Exercise aim — All lines from the one with "Draw a box round the car at (1194, 189)." to the end of the material, both included, are to be written out exactly and without anything else.
======== Records shown
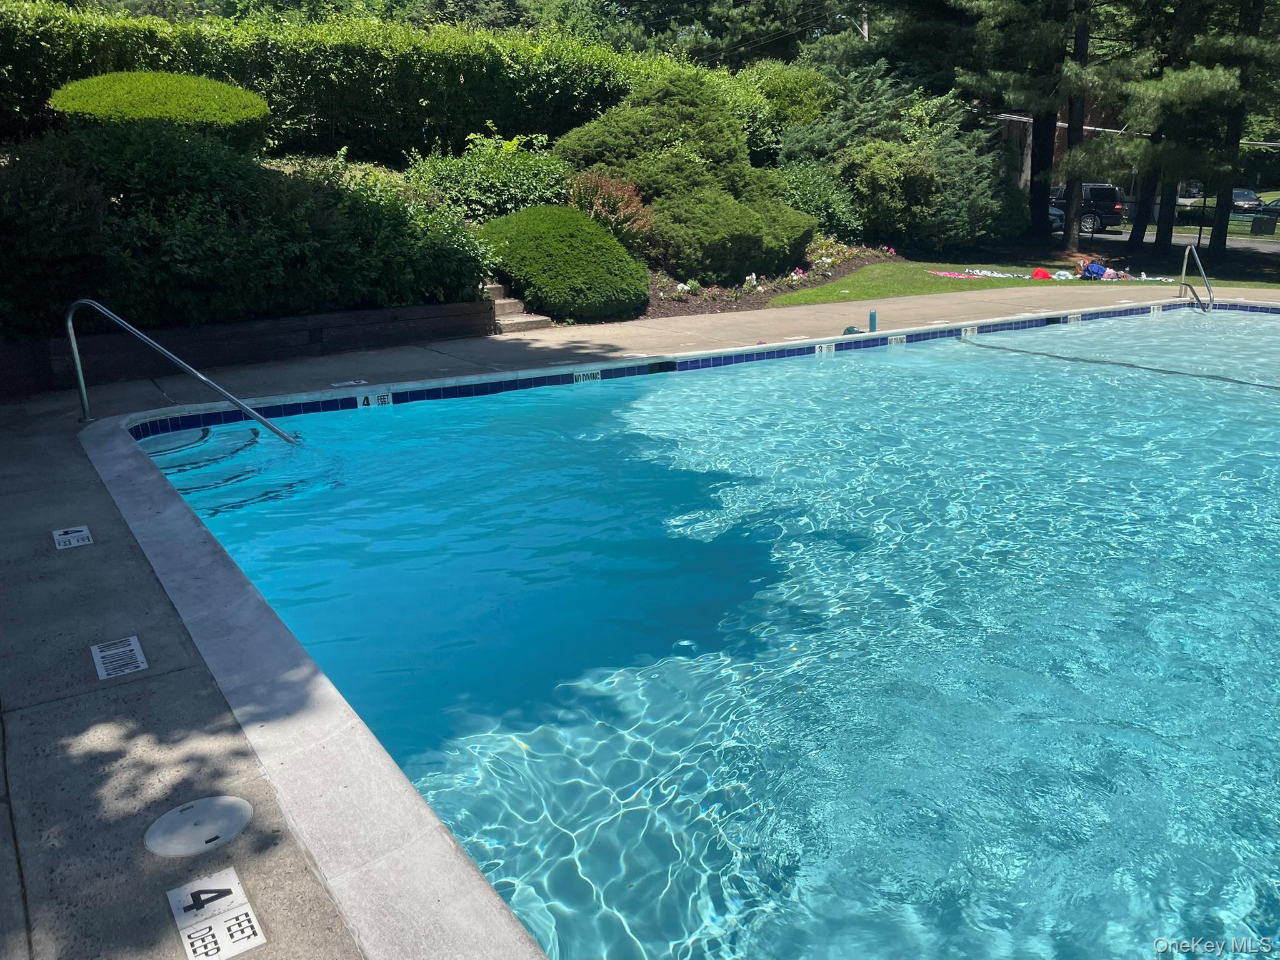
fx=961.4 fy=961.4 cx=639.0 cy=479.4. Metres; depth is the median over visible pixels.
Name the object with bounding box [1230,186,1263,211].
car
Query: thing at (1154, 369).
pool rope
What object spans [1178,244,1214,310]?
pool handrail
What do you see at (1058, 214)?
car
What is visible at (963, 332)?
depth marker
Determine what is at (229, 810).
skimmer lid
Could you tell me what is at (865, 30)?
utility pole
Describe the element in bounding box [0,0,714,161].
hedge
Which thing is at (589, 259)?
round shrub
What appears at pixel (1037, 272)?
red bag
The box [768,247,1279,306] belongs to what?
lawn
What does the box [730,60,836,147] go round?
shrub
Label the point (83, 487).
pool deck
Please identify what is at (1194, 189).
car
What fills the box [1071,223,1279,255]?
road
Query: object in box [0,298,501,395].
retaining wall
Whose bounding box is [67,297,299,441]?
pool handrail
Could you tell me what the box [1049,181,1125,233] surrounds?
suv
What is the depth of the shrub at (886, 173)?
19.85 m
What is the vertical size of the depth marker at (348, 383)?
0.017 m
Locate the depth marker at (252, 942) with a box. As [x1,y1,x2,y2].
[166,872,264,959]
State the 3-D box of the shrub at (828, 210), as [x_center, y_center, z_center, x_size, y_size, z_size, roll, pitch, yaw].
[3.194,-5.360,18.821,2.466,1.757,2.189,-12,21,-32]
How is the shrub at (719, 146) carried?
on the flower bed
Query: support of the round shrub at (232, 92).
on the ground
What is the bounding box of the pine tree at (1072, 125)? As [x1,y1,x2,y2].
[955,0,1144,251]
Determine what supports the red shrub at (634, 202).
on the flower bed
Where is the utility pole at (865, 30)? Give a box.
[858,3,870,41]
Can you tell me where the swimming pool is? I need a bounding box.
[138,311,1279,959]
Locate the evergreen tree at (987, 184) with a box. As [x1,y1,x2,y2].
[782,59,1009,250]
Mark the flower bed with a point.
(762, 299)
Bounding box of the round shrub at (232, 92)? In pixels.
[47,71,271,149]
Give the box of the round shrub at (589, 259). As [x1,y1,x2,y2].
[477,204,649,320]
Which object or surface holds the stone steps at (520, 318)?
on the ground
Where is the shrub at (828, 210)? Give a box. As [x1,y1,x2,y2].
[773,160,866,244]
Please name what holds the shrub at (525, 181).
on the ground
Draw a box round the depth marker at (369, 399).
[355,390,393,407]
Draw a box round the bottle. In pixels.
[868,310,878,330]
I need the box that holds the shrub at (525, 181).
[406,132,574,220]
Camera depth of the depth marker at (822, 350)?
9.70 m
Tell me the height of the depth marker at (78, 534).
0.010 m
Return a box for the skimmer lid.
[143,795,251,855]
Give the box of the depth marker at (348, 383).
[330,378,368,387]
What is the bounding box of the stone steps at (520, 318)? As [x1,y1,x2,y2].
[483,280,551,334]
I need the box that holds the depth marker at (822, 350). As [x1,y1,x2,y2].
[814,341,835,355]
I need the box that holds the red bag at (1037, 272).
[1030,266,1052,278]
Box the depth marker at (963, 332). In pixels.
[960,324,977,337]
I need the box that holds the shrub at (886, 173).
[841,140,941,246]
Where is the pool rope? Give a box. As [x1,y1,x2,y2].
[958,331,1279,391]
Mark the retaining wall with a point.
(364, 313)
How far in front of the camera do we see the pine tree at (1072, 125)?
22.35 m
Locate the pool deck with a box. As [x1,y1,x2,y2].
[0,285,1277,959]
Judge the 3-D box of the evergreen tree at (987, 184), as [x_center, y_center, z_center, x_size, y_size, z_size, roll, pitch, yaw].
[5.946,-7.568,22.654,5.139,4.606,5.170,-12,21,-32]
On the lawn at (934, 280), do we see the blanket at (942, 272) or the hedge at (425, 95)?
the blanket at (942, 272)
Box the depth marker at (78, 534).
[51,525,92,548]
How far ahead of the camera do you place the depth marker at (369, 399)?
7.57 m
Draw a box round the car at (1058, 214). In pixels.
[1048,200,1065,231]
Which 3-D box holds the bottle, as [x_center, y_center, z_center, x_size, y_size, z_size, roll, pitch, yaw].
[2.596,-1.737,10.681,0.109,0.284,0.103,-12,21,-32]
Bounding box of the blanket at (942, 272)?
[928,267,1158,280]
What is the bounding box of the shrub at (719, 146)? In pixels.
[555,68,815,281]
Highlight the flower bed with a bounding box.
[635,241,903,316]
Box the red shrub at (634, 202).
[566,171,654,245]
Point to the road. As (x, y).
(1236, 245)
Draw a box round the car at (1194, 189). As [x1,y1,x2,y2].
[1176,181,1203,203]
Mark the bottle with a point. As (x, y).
================
Response to the task —
Draw a box round the car at (1194, 189). As [x1,y1,x2,y2].
[1176,181,1203,203]
Mark the bottle with a point. As (x, y).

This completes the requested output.